Though I am not able to test it myself, I am confident of the following conclusion:
An ensemble of engines should be able to beat the strongest individual engine
Here are my key assumptions:
- Given typical time controls used for benchmarks, the time 'lost' by having a thin pre-evaluator before the engines would be negligible. As such we can say that the engines in the ensemble will effectively have the same sum of resources as the top engine.
- Suppose the ensemble would want to run two engines at the same time, it would be able to give each of them half the resources.
- Suppose the ensemble would want to run engines consecutively, it would be able to give each engine the full resources. The ramp-up time is assumed to be small enough if this is only done a few times during a game (but prohibitive if this would be done every move).
Also note that the ensemble would be able to contain a copy of the strongest engine itself. At time of writing the engines following the strongest engine are not far behind so this is not a critical point, but otherwise it would become a question of 'how much rating would an ensemble gain over its strongest member' which is significantly harder.
Scenario 1: Engines are stronger in different phases of the game
An easy 'win' here would be if one engine had a stronger (interaction with) an opening book, and another with an engame tablebase.
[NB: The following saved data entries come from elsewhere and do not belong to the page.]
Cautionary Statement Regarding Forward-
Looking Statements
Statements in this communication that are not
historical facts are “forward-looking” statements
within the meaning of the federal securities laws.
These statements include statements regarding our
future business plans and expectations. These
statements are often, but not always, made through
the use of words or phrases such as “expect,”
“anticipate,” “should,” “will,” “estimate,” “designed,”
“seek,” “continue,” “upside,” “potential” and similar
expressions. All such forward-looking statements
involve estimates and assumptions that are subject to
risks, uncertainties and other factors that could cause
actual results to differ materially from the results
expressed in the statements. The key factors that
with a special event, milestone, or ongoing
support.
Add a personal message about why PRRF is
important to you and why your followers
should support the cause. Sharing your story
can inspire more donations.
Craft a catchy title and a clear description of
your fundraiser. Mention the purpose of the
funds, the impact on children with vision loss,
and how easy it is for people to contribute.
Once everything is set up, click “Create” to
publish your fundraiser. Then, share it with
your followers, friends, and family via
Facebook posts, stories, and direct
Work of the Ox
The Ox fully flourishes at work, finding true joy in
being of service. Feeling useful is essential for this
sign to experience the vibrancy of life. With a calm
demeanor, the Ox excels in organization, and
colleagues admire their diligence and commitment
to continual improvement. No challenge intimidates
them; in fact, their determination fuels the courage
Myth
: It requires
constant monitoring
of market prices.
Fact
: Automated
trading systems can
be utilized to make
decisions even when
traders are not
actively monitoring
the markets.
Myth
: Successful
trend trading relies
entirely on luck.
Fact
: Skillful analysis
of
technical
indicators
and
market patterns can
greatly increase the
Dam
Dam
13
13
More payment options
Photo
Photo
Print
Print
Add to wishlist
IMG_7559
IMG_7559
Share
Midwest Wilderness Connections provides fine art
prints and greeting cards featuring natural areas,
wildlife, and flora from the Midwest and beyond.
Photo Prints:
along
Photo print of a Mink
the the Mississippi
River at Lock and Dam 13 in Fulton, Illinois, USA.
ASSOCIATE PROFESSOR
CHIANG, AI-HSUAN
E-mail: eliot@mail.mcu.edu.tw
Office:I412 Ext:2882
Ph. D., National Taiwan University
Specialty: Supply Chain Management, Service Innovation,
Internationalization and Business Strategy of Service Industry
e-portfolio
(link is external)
However, even assuming all engines can use the best resources in these area with equal efficiency, then it is still commonly said that certain engines are 'strong in the opening' or 'good at endgames'.
Let me make an additional assumption here:
- I assume that engines that are good at a certain phase, do not have a strong dependency on other phases to realize this.
So, the engine that would be good at endgames would not only be good at endgames it reached itself, but also at endgames that were reached by another engine.
Most straightforward solution: Identify a phase of the game, and let that be played by the engine which is strongest at it
In case we just distinguish between opening and endgame it would be trivial to define a wrapper for this, and there would be about 1 switch per game. Of course this could be extended if you have an engine which is 'great at pawn endgames' or 'very good at positional games' but at that point it would already become harder to identify which engine to choose without using significant resources.
Scenario 2: Engines can find critical continuations for critical moves
This scenario is what I was originally curious about. However, based on my assumptions the most straightforward way to get the opinion of several engines would be to let them run in parallel. Suppose we just use an ensemble of two engines given half the resources, then they would both be a bit weaker, let us make another assumption based on some references.
- In a typical setting strength scales logarithmic to the available resources, and halving them reduces engine strength by 50-100 elo
Now that is significant, honestly it may be too much. Suppose we just put two engines against eachother with a 70 elo difference, the expected value would be about 60-40. That is a lot to make up for, but though I was unable to find any data on this, it may still be possible. Basically this just needs to result in 1 brilliant move or 1 averted blunder to swing an entire game. It would not be trivial to decide which engine to listen to on each move, but as engines typically can output some basic statistics (like their evaluation of all possible moves, and how deep they checked each one) it would probably not be too hard to make a reasonable and still lightweight decision.
Possible alternate solution: Run engines in parallel and pick the best move each time.
Again this could be extended, a simple way would be to have 3 engines, and pick the move that 2 of them give, but I am not sure if splitting the resources even thinner would be worth it. Another interesting idea might be to give the strongest member of the ensemble the most resources, and have it being sanity checked by the member which is best at this. In this case the main engine might only lose 10 elo points due to reduced resources so 'making up for it' could be a lot easier. But again, it will remain tricky to select the right move.
A final thought would be if engines use CPU and GPU, then perhaps the strenght of individual engines may not scale down too much in each of these resources, so a mix where engine one gets 80cpu+20gpu and engine2 gets 20cpu+80gpu may leave the individual engines nearly as strong as when they had full resourses.
Conclusion
Especially when engines can be run one at a time, it should be able to get better performance, though there must also be ways to get better outcomes by running multiple in parallel. However, this is not trivial.
Taking the ensemble concept really to the next level would likely be possible with small changes in the engines, for example not only providing the expected value of a score, but also how confident they feel about their evaluation.